Accurate assessment of lymph vessel tumor emboli in invasive ductal carcinoma of the breast according to tumor areas, and their prognostic significance.

Hum Pathol 2007 Feb 23;38(2):247-59. Epub 2006 Oct 23.

Pathology Division, National Cancer Center Research Institute East, Kashiwa, Chiba, 277-0882, Japan.

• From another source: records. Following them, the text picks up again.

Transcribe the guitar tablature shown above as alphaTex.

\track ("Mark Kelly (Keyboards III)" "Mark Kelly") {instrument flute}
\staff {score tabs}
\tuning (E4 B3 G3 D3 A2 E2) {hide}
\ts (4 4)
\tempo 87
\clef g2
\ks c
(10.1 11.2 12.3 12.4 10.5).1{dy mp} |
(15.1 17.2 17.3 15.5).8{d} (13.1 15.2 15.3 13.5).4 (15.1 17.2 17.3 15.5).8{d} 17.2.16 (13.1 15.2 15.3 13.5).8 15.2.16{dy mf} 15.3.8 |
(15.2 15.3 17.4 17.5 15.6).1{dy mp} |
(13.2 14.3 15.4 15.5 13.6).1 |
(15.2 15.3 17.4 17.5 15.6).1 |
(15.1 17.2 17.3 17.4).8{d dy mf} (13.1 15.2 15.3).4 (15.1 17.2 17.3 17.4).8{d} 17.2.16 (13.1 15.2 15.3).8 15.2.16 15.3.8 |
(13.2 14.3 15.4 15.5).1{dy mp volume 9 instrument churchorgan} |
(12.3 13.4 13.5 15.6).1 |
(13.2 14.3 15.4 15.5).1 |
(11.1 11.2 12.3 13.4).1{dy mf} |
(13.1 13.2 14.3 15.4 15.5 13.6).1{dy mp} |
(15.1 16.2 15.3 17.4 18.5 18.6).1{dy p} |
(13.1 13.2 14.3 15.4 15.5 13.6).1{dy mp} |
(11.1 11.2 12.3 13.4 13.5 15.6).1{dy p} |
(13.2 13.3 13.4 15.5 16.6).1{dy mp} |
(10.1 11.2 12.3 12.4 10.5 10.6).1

Lymph vessel tumor emboli (LVTEs) within tumors are difficult to distinguish from stroma-invasive tumor foci. The purpose of this study was to evaluate staining of LVTEs with hematoxylin-eosin (HE) and with D2-40 to determine whether LVTEs identified by HE staining alone are D2-40-positive LVTE and whether the presence of LVTE identified by HE or D2-40 staining is an accurate predictor of outcome in 151 patients with invasive ductal carcinoma (IDC) of the breast. We first attempted to identify LVTE in the stroma-invasive tumor area (intratumor area), the advance area, and the nontumor area by HE staining alone, and then LVTE identified by HE staining was confirmed by D2-40 staining. The number of LVTE identified by HE staining and D2-40 staining successively increased from the intratumor area to the nontumor area. Although D2-40 staining detected larger numbers of LVTE than HE staining in all tumor areas, the highest positive predictive value of LVTE was observed in the intratumor area, and the next was in the advance area, and then the nontumor area, and significant correlations were found between the numbers of LVTE stained by HE and D2-40 in the same tumor areas. LVTE identified by HE staining or D2-40 staining in the intratumor area or nontumor area significantly increased the risk for tumor recurrence or death of patients with IDC, independent of hormone receptor status or nodal status. The results of this study demonstrate that the existence of intratumoral LVTE and that the presence of intratumoral LVTE identified by HE staining or D2-40 staining are accurate predictors of the outcome of patients with IDC of the breast.